Adrift
in Tokyo
by
Howard Schumann
After a burly debt collector named Fukuhara (Tomokazu
Miura) rams a sock down the throat of a college student while telling
him that he has to pay his debt of 840,000 yen in three days or else,
the last thing you expect from Satoshi Miki’s Adrift
in Tokyo is an offbeat and very funny comedy. Yet in this
2007 film now getting its first release, Miki manages to pull it off
and does so with considerable aplomb. A charming, at times surreal,
and often very touching film, Adrift in Tokyo provides the
viewer with a rare glimpse of some of the lovely back streets, shops,
and shrines of Tokyo that tourists never see, while creating characters
that are believable and have the capacity for growth.
Abandoned by
his natural parents when he was three years old, Fumiya Takemura (Jô
Odagiri) is now in his eighth year of school and presumably is studying
law, yet he seems to lack ambition and has no plans for the future.
We do not learn how he managed to amass a debt of almost $9,000 in U.S.
currency, but gambling is suspected, since student loans are not usually
collected with the sock in mouth method. Surprisingly, a restrained
Fukuhara, who is holding Fumiya’s ID and driver’s license
as collateral, returns a few days later with a proposition. He will
give the young man one million yen if he will walk with him across Tokyo
to the Kasumigaseki district of Tokyo.
Being told that
the walk could take a few days or even a month, Fumiya does not know
what to think about the offer, but not having a great many other options,
he shows up the next day at the appointed place to begin their walk.
Later he learns that the debt collector is planning to turn himself
in to the police for the death of his wife (which he claims was accidental)
and is choosing Kasumigaseki because their police station is the best.
As they begin their walk, they also begin talking and sharing their
past, and both are revealed to be surprisingly sensitive and vulnerable.

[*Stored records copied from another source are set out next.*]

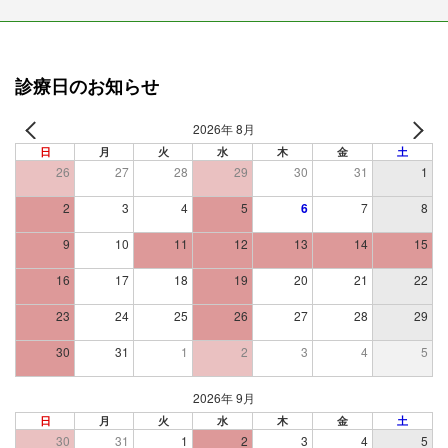
診療日のお知らせ
2026年 8月
日
月
火
水
木
金
土
26
27
28
29
30
31
1
2
3
4
5
6
7
8
9
10
11
12
13
14
15
16
17
18
19
20
21
22
23
24
25
26
27
28
29
30
31
1
2
3
4
5
2026年 9月
日
月
火
水
木
金
土
30
31
1
2
3
4
5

Meeting some bizarre characters along the way, Fukuhara revisits some
of the places he visited with his wife in better days: a Shinto shrine,
a favorite desert café, and a bus ride on Sunday night which
he calls “the loneliest bus ride in the world.”
Fumiya also
begins to share his thoughts and feelings, especially his loneliness
in not sharing typical family outings such as going to the zoo or riding
on a roller coaster. The two visit the site of his family home which
is now a vacant lot and Fumiya recalls incidents from his school days,
like his first kiss, trying to pass off an ordinary polo shirt as a
designer gift, and being paid a “fee” by a married woman
for an affair that never quite came off. One of the funniest subplots
involves three fellow workers of Fukuhara’s wife and their half
hearted attempt to find out why she has been absent from work. When
they go to her house to see what has happened to her, they are caught
in the middle of a film shoot and are recruited to join the cast as
extras.
The final act
introduces more odd characters such as Fukuhara’s friend Makiko
(Kyôko Koizumi) and her very strange niece Fufumi (Yuriko Yoshitaka)
who is addicted to mayonnaise. Fukuhara pretends that Fumiya is his
son, and the warmth of the family provides a sharp contrast to Fumiya’s
life of isolation. Adrift in Tokyo is about small things –
sharing, making connections with the world around us, simply walking
and talking. Enhanced by the music of Maurice Ravel, especially the
haunting Pavane pour une Enfant défunte, the film shows
both characters growing in ways that did not seem possible at the beginning
of the film. Fumiya begins to express more emotion, and Fukuhara, in
an understated way, provides emotional strength for the younger man,
reminding us that happiness can often lie in moments of simple pleasure.